Welcome to Indiana, USA - Seema Verna has been named to head the center for Medicare and Medicaid within the dept of HHS, to be headed by Tom Price - the GA Congressman who swore to repeal the ACA. So much for Trump's "promise" to maintain Medicare. Welcome aboard, suckers!
Here's an excerpt from the official blog of Physicians for a National Health Plan that explains the absurdity of the Indiana Medicaid program (POWER ccounts):
So how do the POWER accounts work? First it is important to understand the complexity of the establishment and administration of these accounts because there are so many variables depending on whether the recipients are above or below 100 percent of the federal poverty level (FPL), which plan they participate in (Regular Plus, Regular Basic, State Plus, State Basic, plus HIP Link), whether or not they are classified as medically frail, whether they are Native Americans, whether or not they use preventive care services, and so forth. The description that follows applies differentially depending on these variables but will be presented as if it were a uniform program since these features represent the general drift of HIP 2.0. The actual details can be found in the Lewin Group report (link above).

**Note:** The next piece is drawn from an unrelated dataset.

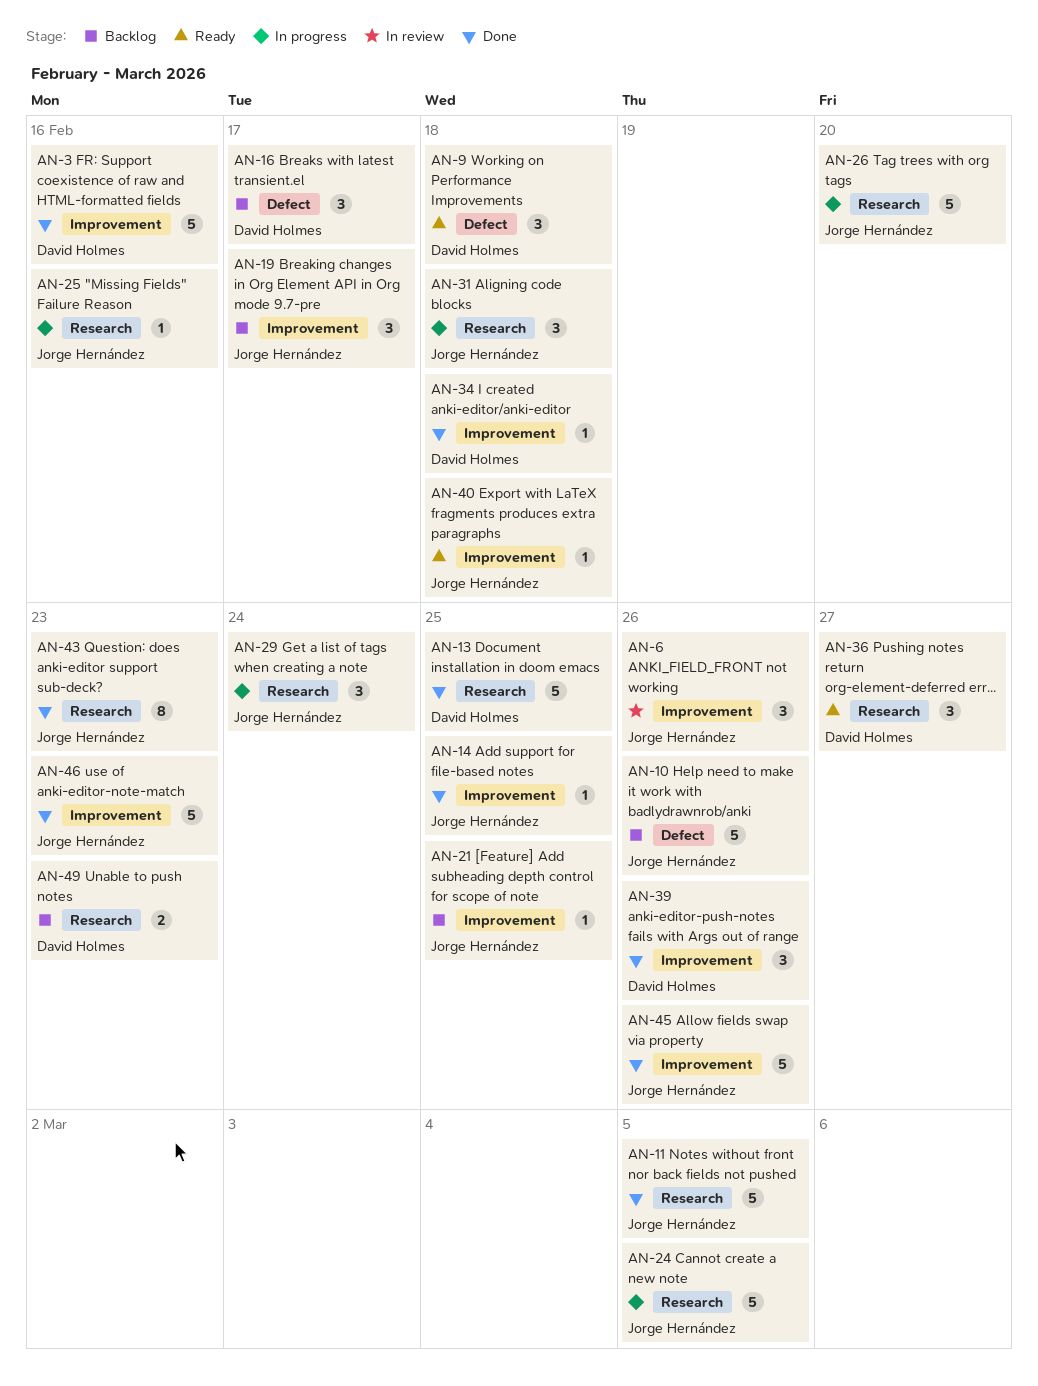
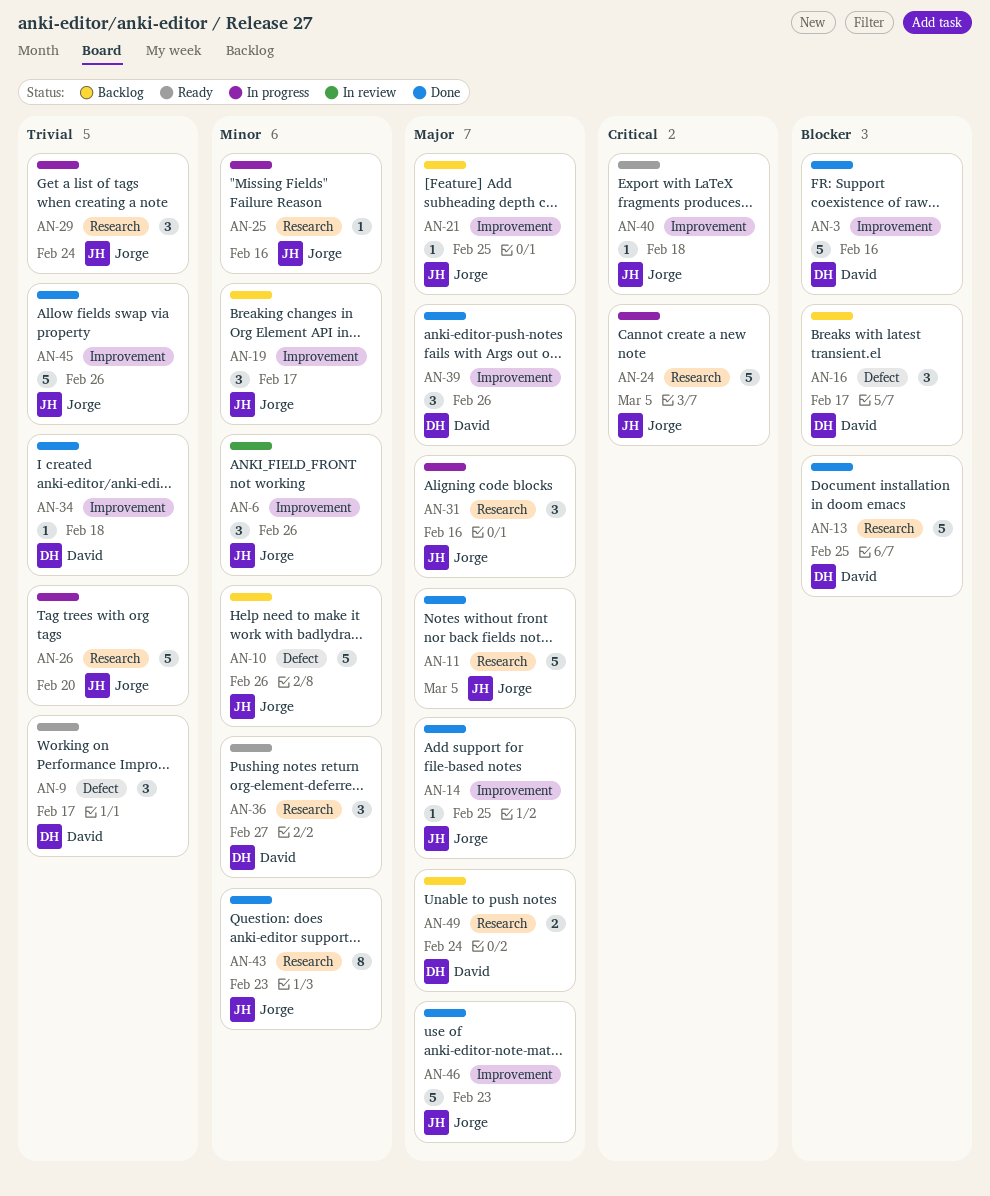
AN-9, due: Feb 18 -> Feb 17
AN-31, due: Feb 18 -> Feb 16
AN-49, due: Feb 23 -> Feb 24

The POWER accounts are funded mostly by the state with a contribution from the patient amounting to about 2 percent of income, up to a combined maximum of $2500 (mostly from the state). They are used to pay for the first $2500 of care (except for preventive services) and then a managed care plan begins paying. The payment by the patient is so small that it has very little impact on the government’s share of the costs. But most of these patients have no discretionary income thus even these small payments can be a financial burden to them, having to displace spending on other essentials.
If the individual uses no medical services, their contributions can accumulate in their POWER accounts and they can take their funds with them when they leave the program. But the maximum in the account can be only $2500, and their contribution is only a fraction of that. It is obvious that the meager amount that would be returned in no way could be used as an additional retirement benefit – defeating one of the purposes of HSAs.
If the patients fail to contribute to the POWER account, and their income is over 100 FPL, they completely lose their coverage and cannot reapply for a minimum of 6 months. If their income is under 100 FPL and they fail to contribute to the POWER account, they are shifted to the Basic plan and then are exposed to copayments, and they lose services such as dental and eye, and are limited in their prescription benefits.
These accounts are supposed to increase consumer awareness, but many of the participants do not know that the accounts exist, and many of those who do don’t really understand them. This hardly advances the conservative concept of consumer-directed health care.
Obviously these POWER accounts are not based on any sound health policy science, but they are merely a fabrication of ideologically-driven bureaucrats who want to pretend or maybe have fooled themselves into believing that they have created a poor man’s version of health savings accounts. HSAs actually provide benefits, albeit primarily for the healthy and wealthy. Medicaid was designed as a prepaid health care system for those with low incomes. The Medicaid Power accounts do the opposite of HSAs in that they penalize those who do not participate, taking away traditional Medicaid benefits, thereby adversely affecting particularly those with the lowest incomes.
This is a perverse program designed to satisfy the ideology of the Indiana stewards. (Kentucky is next.) One of the Indiana stewards and a strong supporter of POWER accounts – the governor – is currently a candidate for the vice-presidency of the United States. Programs like this expose the souls of those who support them.